Daniel Ek Talks Public Listing

On the morning of the day his company goes public — the big day that he has long insisted isn’t that big compared with “the day after, and the following day and all those days to come” — Spotify cofounder and CEO Daniel Ek looked forward and back in an appearance on “CBS This Morning.”
“While this is obviously a big day and I’m really proud of my employees, I really just feel like we’re in the early days, not celebrating the end days like so many other companies are doing,” he said. “We’re now a decade into that journey. And I really just feel like we’re in the second inning.”
Most of what he discussed on the show were topics and statements he’s said multiple times before, including in a public letter he posted on the company’s website Monday — particularly looking back at the inspiration that led him to found the company in 2006.
“For me, as someone growing up in a working-class suburb in Stockholm, I couldn’t afford all the music,” he recalled. “So back in ’98, ’99, I was really thinking about how I could get all the music and do it in a legal way while at the same time compensating the artist.”
However, he did speak at length about the company’s challenges from Taylor Swift, who removed her music from Spotify and other streaming services in 2014 over what she felt were unfair royalty rates — a decision she reversed last year.
“For me, first off, I should have done a much better job communicating this, so I take full ownership for doing that,” Ek said. “I went to Nashville many, many times and talked to her team. Spent more time directly explaining the model and why streaming mattered. And the great news is I think she saw how streaming was growing. I think she saw the fans were asking for it. So eventually when the new album came up, she came to Stockholm and spent some time with our team there figuring out a way that made sense for her.”

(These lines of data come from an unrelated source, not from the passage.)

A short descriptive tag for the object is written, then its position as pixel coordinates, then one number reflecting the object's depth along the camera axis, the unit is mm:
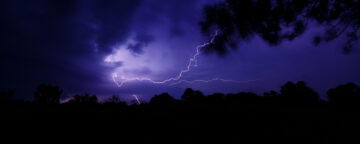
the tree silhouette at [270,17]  4113
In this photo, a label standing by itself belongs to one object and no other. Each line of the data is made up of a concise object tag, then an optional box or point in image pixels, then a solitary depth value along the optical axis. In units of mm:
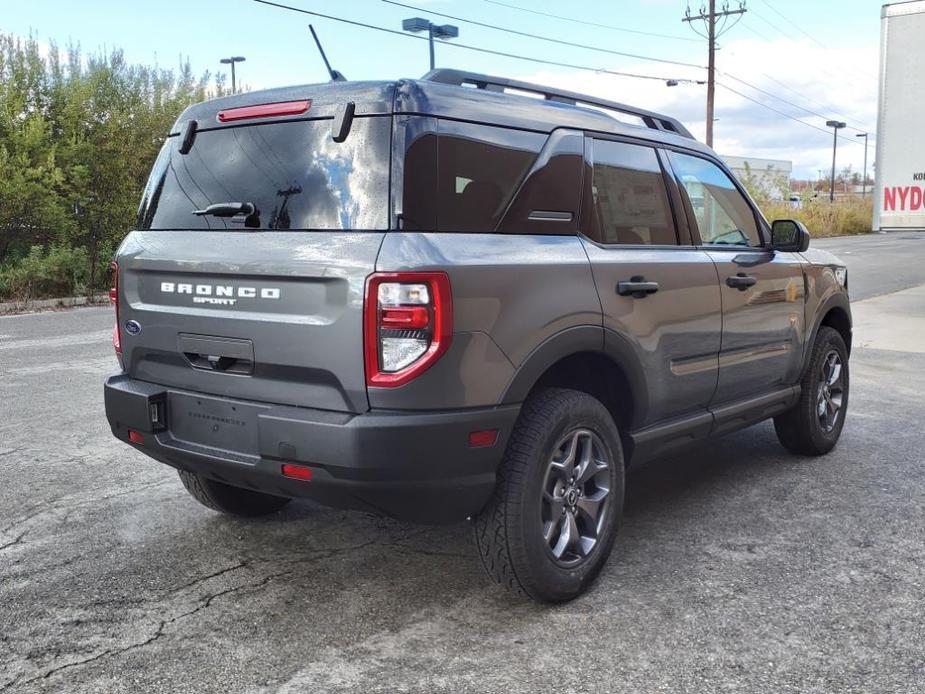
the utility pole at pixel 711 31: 40125
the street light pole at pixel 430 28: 26017
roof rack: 3502
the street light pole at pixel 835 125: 92225
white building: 47125
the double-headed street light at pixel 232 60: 40344
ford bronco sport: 3025
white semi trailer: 12102
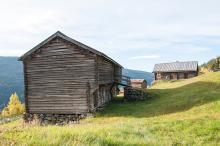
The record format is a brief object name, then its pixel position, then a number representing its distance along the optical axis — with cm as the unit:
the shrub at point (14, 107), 8462
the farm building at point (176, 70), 7812
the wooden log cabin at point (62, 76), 3050
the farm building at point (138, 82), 6981
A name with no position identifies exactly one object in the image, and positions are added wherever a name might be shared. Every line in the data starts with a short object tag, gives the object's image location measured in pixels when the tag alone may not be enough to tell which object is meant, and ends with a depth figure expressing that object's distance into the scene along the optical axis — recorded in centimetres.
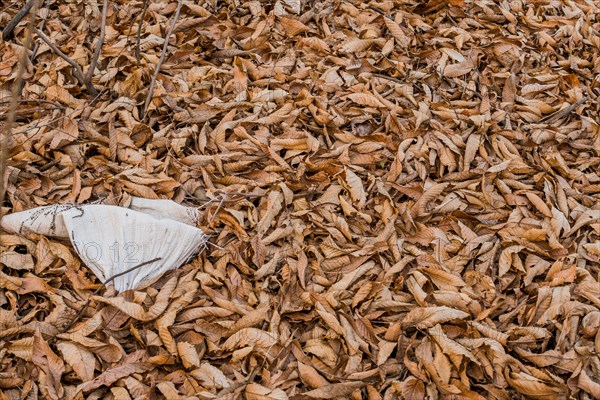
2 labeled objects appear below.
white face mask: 196
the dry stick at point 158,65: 245
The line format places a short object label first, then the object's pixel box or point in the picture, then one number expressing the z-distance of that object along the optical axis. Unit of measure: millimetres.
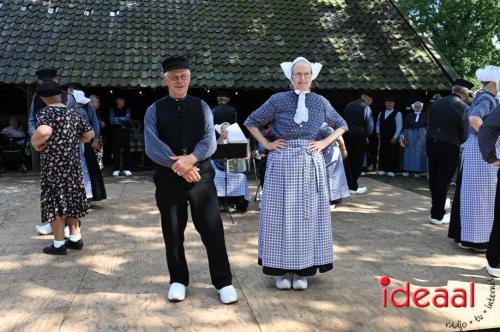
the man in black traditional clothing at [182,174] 3236
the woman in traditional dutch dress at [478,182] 4383
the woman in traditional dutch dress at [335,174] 6277
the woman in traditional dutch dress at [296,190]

The streaming giant isn’t using the traditional IPO process for its public offering, but instead a rarely-used process called a direct listing that comes without underwriters. This also means that the company won’t have a share opening price. Instead, it offered some guidance in its filing Wednesday based on private share sales, which have ranged between $90.00 and $132.50 per share this year.
Based on these metrics and the number of outstanding shares, Spotify could be worth as much as $23.44 billion. However, Spotify warned that private share sales disclosed last month “may have little or no relation to the opening public price of our ordinary shares on the NYSE or the subsequent trading price of our ordinary shares on the NYSE.”
As part of its SEC filing, Spotify revealed Wednesday that it had 159 million monthly active users and 71 million paying premium subscribers at the end of December. The company generated close to $5 billion in revenue in 2017 (€4,090 million), compared to $3.6 billion in 2016. Operating losses for 2017 were $461.2 million, compared to around $425 million in 2016.